## [Task prompt]
Copy out the text from the start of the rows through the line containing "Volkswagen kaufen in Altdorf", word for word and without the pictures.

## [Task input]
* * * *
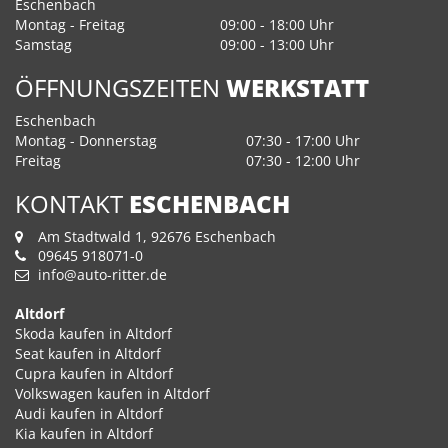
Eschenbach
Montag - Freitag
09:00 - 18:00 Uhr
Samstag
09:00 - 13:00 Uhr
ÖFFNUNGSZEITEN
WERKSTATT
Eschenbach
Montag - Donnerstag
07:30 - 17:00 Uhr
Freitag
07:30 - 12:00 Uhr
KONTAKT
ESCHENBACH
Am Stadtwald 1, 92676 Eschenbach
09645 918071-0
info@auto-ritter.de
Altdorf
Skoda kaufen in Altdorf
Seat kaufen in Altdorf
Cupra kaufen in Altdorf
Volkswagen kaufen in Altdorf
Audi kaufen in Altdorf
Kia kaufen in Altdorf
* * * *
## [Finished exercise]
Eschenbach
Montag - Freitag
09:00 - 18:00 Uhr
Samstag
09:00 - 13:00 Uhr
ÖFFNUNGSZEITEN
WERKSTATT
Eschenbach
Montag - Donnerstag
07:30 - 17:00 Uhr
Freitag
07:30 - 12:00 Uhr
KONTAKT
ESCHENBACH
Am Stadtwald 1, 92676 Eschenbach
09645 918071-0
info@auto-ritter.de
Altdorf
Skoda kaufen in Altdorf
Seat kaufen in Altdorf
Cupra kaufen in Altdorf
Volkswagen kaufen in Altdorf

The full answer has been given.